Certificates will contain the following information: -
- Name of trainee
- Name of trainee's employer
- Dates and duration of training given
- Type/s of training given (basic, skills/specific, job/conversion, refresher), or if assessment only was carried out
- Vehicle type and description
- Ancillaries included during training, where applicable
- Date of assessment
- Instructors and examiners name/s and signature/s and registered number
Registration on to the scheme
Where recovery companies are operating under NHSS 17 and have a contract with the Highways Agency, through the National Vehicle Recovery Manager, they will be required to register trained employees through the scheme administrator, IVR (UK). Companies/individuals will pay a one off registration fee which will register them to the system and provide them with a skills card outlining the modules they have achieved.

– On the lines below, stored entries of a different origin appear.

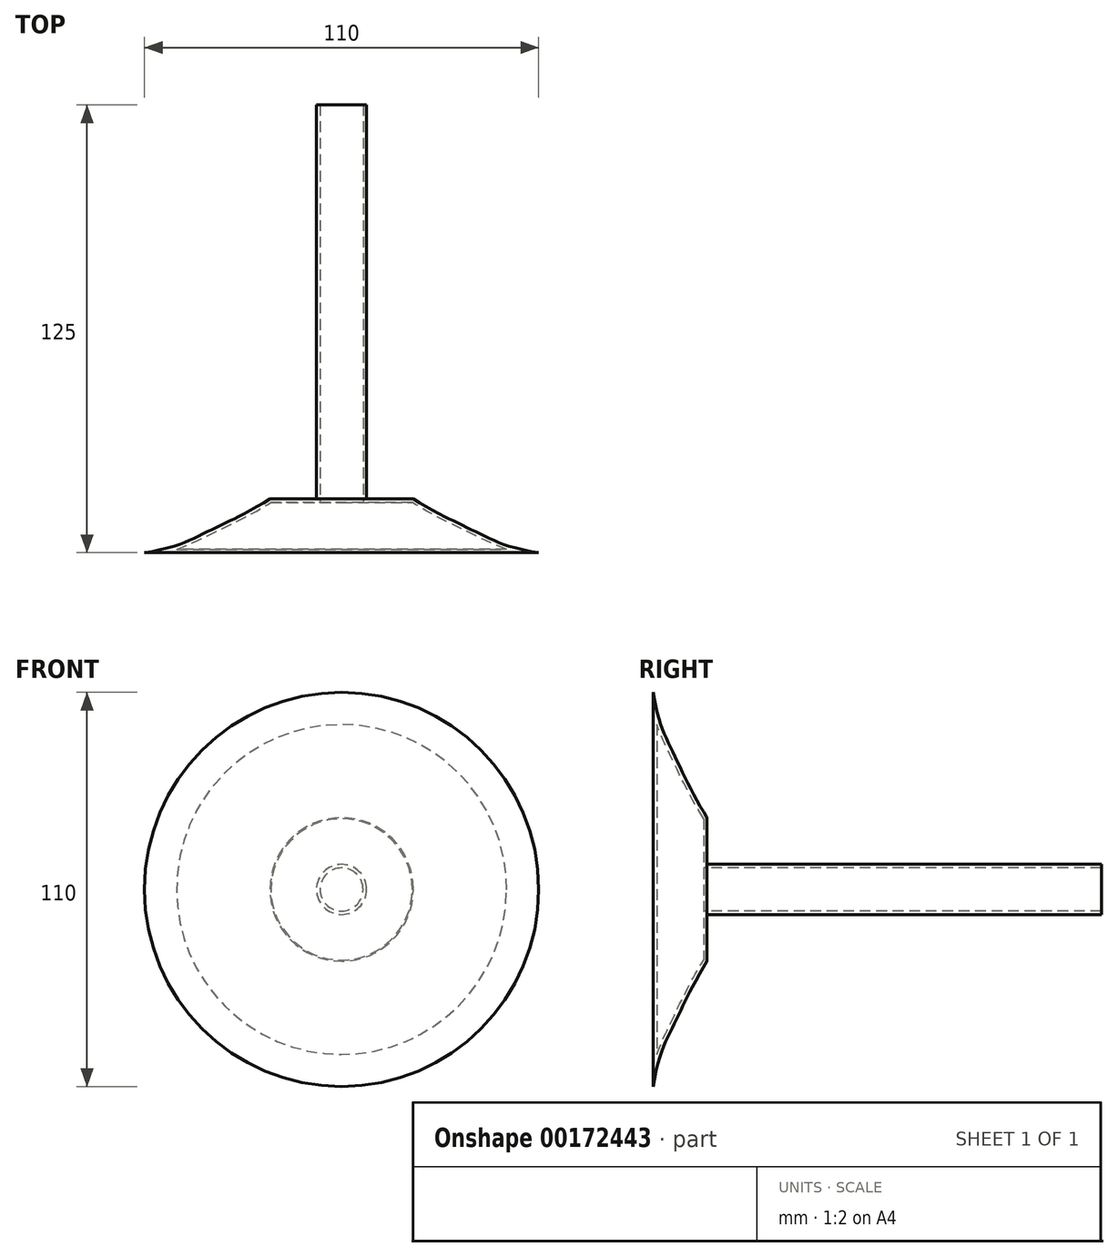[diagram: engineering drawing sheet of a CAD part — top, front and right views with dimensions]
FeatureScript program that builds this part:
annotation { "Feature Type Name" : "Feature", "Feature Type Description" : "" }
export const myFeature = defineFeature(function(context is Context, id is Id, definition is map)
    precondition{}
    {
        {
            var Q0;
            Q0=qCreatedBy(makeId("Top.planeOp"),FACE);
            var sketch = newSketch(context, id + "F0", { "sketchPlane" : qUnion([Q0])});
            skLineSegment(sketch, "E0", {"start": v(0, 15) * mm, "end": v(20, 15) * mm});
            skLineSegment(sketch, "E1", {"start": v(0, 15) * mm, "end": v(0, 0) * mm});
            skLineSegment(sketch, "E2", {"start": v(0, 0) * mm, "end": v(55, 0) * mm});
            skFitSpline(sketch, "E3", {"points": [v(20, 15) * mm, v(38.39, 5.4) * mm, v(55, 0) * mm], "startDerivative": vector(36.87, -22.86) * mm, "endDerivative": vector(51.27, -7.45) * mm});
            skSolve(sketch);
        }
        {
            var Q0;
            Q0=makeQuery(id+"F0.imprint","IMPRINT",FACE,{"disambiguationData":[TD([[makeQuery(id+"F0.imprint","IMPRINT",EDGE,{"derivedFrom":sQuery(id+"F0.wireOp",EDGE,"E0")}),-1.0]])]});
            var Q1;
            Q1=sQuery(id+"F0.wireOp",EDGE,"E1");
            revolve(context, id + "F1", {"entities" : qUnion([Q0]), "axis" : qUnion([Q1]), "revolveType" : RevolveType.FULL});
        }
        {
            var Q0;
            Q0=makeQuery(id+"F1.opRevolve","SWEPT_FACE",FACE,{"disambiguationData":[OSD([sQuery(id+"F0.wireOp",EDGE,"E0")])]});
            var sketch = newSketch(context, id + "F2", { "sketchPlane" : qUnion([Q0])});
            skCircle(sketch, "E4", {"center": v(0, 0) * mm, "radius": 7 * mm});
            skSolve(sketch);
        }
        {
            var Q0;
            Q0 = qSketchRegion(id + "F2", true);
            extrude(context, id + "F3", {"entities" : qUnion([Q0]), "operationType" : NewBodyOperationType.ADD, "depth" : 110 * mm});
        }
        {
            var Q0;
            Q0=makeQuery(id+"F3.opExtrude","CAP_FACE",FACE,{"disambiguationData":[OSD([sQuery(id+"F2.wireOp",EDGE,"E4")])],"isStart":false});
            shell(context, id + "F4", {"entities" : qUnion([Q0]), "thickness" : 1 * mm});
        }
    });
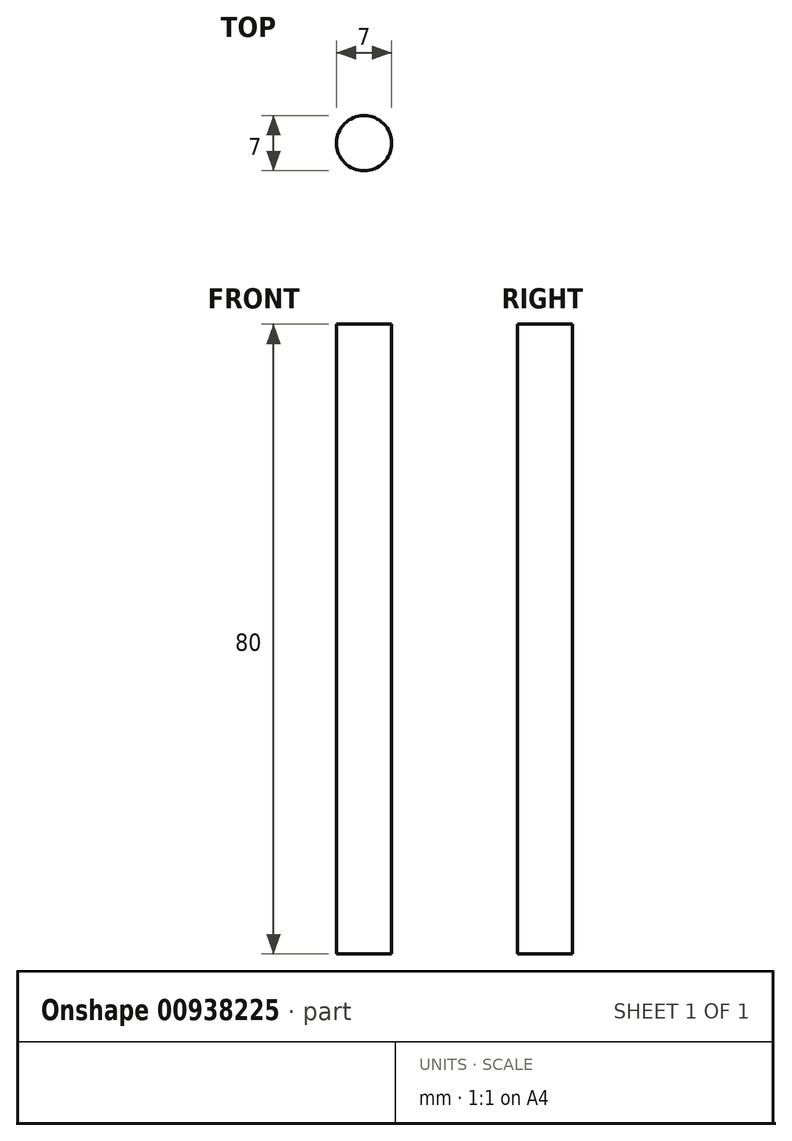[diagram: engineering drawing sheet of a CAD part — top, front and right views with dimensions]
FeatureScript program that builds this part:
annotation { "Feature Type Name" : "Feature", "Feature Type Description" : "" }
export const myFeature = defineFeature(function(context is Context, id is Id, definition is map)
    precondition{}
    {
        {
            var Q0;
            Q0=qCreatedBy(makeId("Top.planeOp"),FACE);
            var sketch = newSketch(context, id + "F0", { "sketchPlane" : qUnion([Q0])});
            skCircle(sketch, "E0", {"center": v(0, 0) * mm, "radius": 3.5 * mm});
            skSolve(sketch);
        }
        {
            var Q0;
            Q0=makeQuery(id+"F0.imprint","IMPRINT",FACE,{"disambiguationData":[TD([[makeQuery(id+"F0.imprint","IMPRINT",EDGE,{"derivedFrom":sQuery(id+"F0.wireOp",EDGE,"E0")}),1.0]])]});
            extrude(context, id + "F1", {"entities" : qUnion([Q0]), "depth" : 80 * mm, "offsetDistance" : 25 * mm});
        }
    });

The minimum achievement for a skills card to be issued will be the ‘Core Modules’. However, even companies not providing services the HA may wish to register their technicians and provide them with a skills card.
In addition to certification, employers are also required to keep records of training, which should contain full details including: -
- Company name and address
- Name of training organisation, where applicable
- Employee's full name
- Type/duration and dates of training and tests
- Instructor/examiner name/s and registered number
- Vehicle type/model/ancillaries
Note: HSE inspectors or EHO inspectors may require an employer to produce certificates and training records.
Written Authorisation to Operate
Employers are required to issue written authorisation to operators of recovery vehicles, and no operator should be permitted to use a vehicle unsupervised unless such authorisation has been issued.
Written authorisation should only be issued to operators who have successfully completed all stages of training, and should only cover the specific vehicles on which training has been given.
The authorisation should identify the vehicle, special ancillaries, date of authorisation, and in addition to stating the operator’s name, it should also include the name and signature of the issuing person.